Valekula, yang merupakan ruang antara pangkal lidah dan
epiglotis, membentuk perbatasan inferior dari orofaring. Ini
biasanya setara dengan tulang hyoid (Tjoson, 2013).
Pada dinding-dinding lateral orofaring terdapat sepasang
tonsil palatina di fosa anterior yang dipisahkan oleh lipatan
palatoglossal dan posterior oleh lipatan palatopharyngeal. Tonsil
adalah massa jaringan limfoid yang terlibat dalam respon imun
lokal untuk patogen oral (William F, 2001).
Otot-otot yang membentuk dinding posterior orofaring
adalah otot konstriktor faring superior dan menengah dan membran
mukosa diatasnya yang saling tumpang tindih. Saraf
glossopharingeus dan otot faring stylopharyngeus memasuki faring
pada perbatasan antara konstriktor superior dan tengah (William F,
2001).
2.1.1.3 Hipofaring
Perbatasan hipofaring adalah di bagian superior terdapat
tulang hyoid dan sfingter esofagus atas (Upper Esofagus
Sphincter/UES), dan otot krikofaringeus di bagian inferior.
Batas anterior hipofaring sebagian besar terdiri dari inlet
laring, yang meliputi epiglotis dan kedua lipatan aryepiglottic dan
tulang rawan arytenoid. Permukaan posterior dari kartilago
arytenoid dan pelat posterior kartilago krikoid merupakan
perbatasan anteroinferior dari hipofaring. Lateral kartilago
arytenoid, hipofaring terdiri dari kedua sinus Piriformis, yang
dibatasi oleh tulang rawan lateral tiroid.
Dinding posterior faring terdiri dari otot konstriktor tengah
dan inferior dan selaput lendir diatasnya.
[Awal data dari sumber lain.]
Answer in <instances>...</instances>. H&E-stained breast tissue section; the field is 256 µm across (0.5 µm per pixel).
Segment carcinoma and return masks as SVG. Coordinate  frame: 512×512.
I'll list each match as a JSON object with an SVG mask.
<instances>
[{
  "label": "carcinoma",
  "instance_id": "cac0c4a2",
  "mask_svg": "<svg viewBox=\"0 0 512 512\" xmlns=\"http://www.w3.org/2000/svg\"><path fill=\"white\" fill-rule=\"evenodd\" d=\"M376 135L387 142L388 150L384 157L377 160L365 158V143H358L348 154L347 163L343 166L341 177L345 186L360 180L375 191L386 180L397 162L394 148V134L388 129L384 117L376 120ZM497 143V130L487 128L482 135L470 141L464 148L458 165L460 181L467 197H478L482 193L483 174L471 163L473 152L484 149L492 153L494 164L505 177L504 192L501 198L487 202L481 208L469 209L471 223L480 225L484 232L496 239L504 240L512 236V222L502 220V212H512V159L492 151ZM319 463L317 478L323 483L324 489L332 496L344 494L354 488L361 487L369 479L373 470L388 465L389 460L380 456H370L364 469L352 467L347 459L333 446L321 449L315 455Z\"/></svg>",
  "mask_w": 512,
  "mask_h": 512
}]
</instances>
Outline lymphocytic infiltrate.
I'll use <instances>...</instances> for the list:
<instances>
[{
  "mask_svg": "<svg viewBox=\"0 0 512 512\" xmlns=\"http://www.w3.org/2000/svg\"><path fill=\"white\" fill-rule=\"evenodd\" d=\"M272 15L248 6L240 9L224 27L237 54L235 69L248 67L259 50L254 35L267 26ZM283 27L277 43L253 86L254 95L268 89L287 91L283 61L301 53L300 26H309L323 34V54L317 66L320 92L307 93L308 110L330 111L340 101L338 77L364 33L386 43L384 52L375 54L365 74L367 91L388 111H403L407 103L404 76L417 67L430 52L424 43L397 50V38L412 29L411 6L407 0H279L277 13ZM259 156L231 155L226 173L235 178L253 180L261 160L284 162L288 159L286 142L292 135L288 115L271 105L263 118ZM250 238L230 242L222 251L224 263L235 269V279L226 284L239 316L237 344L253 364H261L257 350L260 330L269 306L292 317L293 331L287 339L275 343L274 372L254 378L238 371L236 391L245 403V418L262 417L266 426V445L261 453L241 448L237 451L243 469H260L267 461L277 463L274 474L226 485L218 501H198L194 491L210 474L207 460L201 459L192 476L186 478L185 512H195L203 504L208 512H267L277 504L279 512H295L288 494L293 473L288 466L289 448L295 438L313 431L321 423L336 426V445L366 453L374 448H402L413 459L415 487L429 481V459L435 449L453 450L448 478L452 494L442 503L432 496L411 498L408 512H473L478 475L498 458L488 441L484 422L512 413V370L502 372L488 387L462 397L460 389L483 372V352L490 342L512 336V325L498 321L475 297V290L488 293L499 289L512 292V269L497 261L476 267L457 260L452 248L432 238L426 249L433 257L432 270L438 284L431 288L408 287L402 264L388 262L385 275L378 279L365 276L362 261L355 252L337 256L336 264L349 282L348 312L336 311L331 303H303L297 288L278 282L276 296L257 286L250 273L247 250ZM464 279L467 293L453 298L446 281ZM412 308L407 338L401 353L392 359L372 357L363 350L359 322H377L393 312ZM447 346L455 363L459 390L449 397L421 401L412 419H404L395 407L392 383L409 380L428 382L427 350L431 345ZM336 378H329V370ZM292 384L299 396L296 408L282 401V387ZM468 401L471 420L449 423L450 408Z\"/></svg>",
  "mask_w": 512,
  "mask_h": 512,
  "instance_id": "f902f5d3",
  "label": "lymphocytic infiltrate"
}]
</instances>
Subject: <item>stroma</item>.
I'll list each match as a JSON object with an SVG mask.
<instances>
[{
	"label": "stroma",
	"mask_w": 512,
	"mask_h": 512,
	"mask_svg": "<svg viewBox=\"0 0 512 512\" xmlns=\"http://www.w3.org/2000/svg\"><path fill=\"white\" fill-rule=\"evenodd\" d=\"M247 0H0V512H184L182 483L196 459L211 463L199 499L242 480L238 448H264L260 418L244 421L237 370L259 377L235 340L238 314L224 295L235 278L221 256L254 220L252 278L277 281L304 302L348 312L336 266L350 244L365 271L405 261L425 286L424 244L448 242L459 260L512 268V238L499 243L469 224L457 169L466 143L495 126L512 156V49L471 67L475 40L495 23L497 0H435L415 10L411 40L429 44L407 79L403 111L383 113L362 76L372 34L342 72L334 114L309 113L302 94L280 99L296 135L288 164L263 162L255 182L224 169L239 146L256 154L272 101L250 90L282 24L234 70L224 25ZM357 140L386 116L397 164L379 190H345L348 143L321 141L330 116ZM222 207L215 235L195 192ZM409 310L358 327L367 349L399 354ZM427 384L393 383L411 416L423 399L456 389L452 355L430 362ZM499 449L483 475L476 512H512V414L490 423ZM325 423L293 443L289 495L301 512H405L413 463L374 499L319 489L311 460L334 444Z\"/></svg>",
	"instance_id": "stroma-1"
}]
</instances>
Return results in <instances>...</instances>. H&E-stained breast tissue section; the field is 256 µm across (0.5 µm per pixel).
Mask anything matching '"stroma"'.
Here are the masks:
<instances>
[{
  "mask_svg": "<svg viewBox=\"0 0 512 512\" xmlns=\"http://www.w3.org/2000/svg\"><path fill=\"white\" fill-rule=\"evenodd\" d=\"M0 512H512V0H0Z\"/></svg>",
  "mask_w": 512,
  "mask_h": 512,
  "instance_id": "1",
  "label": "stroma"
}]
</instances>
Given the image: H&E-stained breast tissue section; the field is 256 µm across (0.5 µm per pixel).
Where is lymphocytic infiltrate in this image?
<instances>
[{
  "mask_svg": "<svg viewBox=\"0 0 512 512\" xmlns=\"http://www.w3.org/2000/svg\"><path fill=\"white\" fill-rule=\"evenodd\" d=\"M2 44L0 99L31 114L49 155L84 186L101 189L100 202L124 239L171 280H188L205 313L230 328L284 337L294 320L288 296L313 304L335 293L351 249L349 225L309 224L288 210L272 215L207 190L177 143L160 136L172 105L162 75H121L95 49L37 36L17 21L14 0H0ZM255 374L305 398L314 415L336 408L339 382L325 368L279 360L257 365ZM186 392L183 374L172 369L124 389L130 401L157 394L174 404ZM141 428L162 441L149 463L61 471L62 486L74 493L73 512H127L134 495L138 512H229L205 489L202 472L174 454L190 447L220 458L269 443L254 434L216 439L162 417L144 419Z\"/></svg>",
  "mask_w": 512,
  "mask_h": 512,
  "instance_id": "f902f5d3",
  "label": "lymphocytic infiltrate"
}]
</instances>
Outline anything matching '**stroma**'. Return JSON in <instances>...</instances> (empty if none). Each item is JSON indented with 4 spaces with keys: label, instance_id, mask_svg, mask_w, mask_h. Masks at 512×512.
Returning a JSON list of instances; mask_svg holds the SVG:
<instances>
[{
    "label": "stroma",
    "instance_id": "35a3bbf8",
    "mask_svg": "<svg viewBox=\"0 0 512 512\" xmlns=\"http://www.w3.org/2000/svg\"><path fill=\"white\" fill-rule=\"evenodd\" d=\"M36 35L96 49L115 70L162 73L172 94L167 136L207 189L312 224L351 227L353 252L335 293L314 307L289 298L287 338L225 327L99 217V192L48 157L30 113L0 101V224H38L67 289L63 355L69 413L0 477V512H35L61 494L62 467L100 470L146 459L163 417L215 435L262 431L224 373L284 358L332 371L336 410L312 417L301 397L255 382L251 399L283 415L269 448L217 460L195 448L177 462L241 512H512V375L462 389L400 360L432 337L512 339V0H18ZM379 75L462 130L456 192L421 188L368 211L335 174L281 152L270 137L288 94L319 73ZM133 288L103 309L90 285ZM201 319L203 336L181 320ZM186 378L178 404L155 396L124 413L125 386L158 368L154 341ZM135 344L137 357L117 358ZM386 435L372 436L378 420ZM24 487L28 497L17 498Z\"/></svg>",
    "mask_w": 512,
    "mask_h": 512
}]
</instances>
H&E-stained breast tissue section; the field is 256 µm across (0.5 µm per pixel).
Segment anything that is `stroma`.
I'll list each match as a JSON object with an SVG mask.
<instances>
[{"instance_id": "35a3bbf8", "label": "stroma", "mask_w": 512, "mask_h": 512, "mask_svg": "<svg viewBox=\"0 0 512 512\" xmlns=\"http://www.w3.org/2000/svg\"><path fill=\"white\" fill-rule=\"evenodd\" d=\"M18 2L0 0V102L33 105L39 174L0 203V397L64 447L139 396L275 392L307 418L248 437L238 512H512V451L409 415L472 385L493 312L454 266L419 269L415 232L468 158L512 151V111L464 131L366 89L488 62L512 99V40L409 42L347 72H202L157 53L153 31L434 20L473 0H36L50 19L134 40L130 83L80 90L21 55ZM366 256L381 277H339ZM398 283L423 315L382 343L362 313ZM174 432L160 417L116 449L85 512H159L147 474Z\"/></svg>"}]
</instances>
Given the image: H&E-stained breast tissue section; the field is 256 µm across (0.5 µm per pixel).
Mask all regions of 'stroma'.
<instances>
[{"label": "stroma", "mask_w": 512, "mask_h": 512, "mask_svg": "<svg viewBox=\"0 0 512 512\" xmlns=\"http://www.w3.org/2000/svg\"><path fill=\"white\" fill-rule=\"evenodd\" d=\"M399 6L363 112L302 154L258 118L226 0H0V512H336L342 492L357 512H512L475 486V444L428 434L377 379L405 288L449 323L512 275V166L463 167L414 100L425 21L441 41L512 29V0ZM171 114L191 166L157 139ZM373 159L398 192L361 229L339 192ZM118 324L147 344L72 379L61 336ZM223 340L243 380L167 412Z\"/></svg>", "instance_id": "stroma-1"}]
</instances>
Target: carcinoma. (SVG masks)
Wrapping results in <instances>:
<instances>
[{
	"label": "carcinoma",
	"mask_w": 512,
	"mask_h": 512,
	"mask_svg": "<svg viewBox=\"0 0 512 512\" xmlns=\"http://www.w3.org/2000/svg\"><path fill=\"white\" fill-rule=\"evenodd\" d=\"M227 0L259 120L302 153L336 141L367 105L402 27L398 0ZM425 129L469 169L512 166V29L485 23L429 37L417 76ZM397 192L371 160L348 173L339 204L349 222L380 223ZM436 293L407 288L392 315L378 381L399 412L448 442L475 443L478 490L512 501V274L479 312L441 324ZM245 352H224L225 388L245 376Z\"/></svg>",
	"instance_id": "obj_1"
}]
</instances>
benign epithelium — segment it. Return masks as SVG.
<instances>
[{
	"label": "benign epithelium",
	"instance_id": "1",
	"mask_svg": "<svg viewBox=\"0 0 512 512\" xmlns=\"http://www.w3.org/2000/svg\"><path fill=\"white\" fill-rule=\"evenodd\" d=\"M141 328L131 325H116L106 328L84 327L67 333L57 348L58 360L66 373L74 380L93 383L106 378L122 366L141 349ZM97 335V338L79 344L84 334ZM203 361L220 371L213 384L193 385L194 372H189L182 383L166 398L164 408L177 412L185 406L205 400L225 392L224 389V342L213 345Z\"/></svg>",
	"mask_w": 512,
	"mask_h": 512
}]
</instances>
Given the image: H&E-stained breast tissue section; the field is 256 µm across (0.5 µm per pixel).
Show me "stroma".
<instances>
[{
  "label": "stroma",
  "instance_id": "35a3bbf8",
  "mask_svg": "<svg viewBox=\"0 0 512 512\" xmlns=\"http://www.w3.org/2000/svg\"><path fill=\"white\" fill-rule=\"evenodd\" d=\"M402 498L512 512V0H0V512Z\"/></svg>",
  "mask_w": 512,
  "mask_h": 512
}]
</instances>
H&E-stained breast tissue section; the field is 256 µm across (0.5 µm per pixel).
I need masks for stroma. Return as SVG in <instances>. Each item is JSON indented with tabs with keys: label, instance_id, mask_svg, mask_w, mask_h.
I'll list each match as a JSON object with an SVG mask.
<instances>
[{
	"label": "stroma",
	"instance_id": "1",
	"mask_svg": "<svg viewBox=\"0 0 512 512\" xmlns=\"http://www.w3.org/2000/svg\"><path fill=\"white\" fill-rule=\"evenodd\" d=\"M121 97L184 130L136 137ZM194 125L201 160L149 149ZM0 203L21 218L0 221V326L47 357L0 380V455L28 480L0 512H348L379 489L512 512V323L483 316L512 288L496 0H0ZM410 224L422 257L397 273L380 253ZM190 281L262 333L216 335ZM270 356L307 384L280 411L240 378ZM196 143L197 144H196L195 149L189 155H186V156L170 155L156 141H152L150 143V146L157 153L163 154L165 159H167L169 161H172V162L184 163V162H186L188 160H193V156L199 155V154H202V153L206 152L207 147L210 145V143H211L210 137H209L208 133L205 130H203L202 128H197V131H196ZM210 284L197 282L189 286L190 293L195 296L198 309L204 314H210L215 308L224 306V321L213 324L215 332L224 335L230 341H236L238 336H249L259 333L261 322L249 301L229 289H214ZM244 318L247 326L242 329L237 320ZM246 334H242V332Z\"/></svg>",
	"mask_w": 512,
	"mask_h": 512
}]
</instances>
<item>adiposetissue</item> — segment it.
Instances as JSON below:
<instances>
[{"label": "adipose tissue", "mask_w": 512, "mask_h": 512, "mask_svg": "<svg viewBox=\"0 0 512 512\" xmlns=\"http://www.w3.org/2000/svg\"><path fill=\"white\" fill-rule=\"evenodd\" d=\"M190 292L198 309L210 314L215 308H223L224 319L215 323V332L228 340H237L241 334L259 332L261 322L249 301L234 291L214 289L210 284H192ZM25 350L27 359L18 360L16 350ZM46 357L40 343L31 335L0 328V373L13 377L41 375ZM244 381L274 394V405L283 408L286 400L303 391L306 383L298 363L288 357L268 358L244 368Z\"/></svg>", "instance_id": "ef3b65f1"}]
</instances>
Di bawahnya, sejajar
dengan kartilago krikoid, otot cricopharyngeus membentuk UES.
Otot ini kontraksi tonik selama istirahat dan relaksasi saat menelan
untuk memungkinkan bolus makanan masuk ke esofagus (Tjoson,
2013)

2.1.2 Esofagus
Esofagus adalah tabung muskular yang menghubungkan faring
dengan lambung. Esofagus berukuran panjang sekitar 8 inci dan dilapisi
oleh jaringan merah muda yang lembab disebut mukosa. Esofagus
berjalan di belakang trakea dan jantung, dan di depan tulang belakang.
Tepat sebelum memasuki lambung, esofagus melewati diafragma
(Viswanatha, 2015).
Sfingter esofagus bagian atas (UES) adalah sekumpulan muskulus
di bagian atas esofagus. Otot-otot UES berada di bawah kendali sadar
(involunter), digunakan ketika bernapas, makan, bersendawa, dan muntah.
Sfingter esofagus bagian bawah (Lower esophageal sphincter/LES)
adalah sekumpulan otot pada akhir bawah dari esofagus, yang mana
berbatasan langsung dengan gaster. Ketika LES ditutup, dapat mencegah
asam dan isi gaster naik kembali ke esofagus. Otot-otot LES tidak berada
di bawah kontrol volunteer (Hoffman, 2020)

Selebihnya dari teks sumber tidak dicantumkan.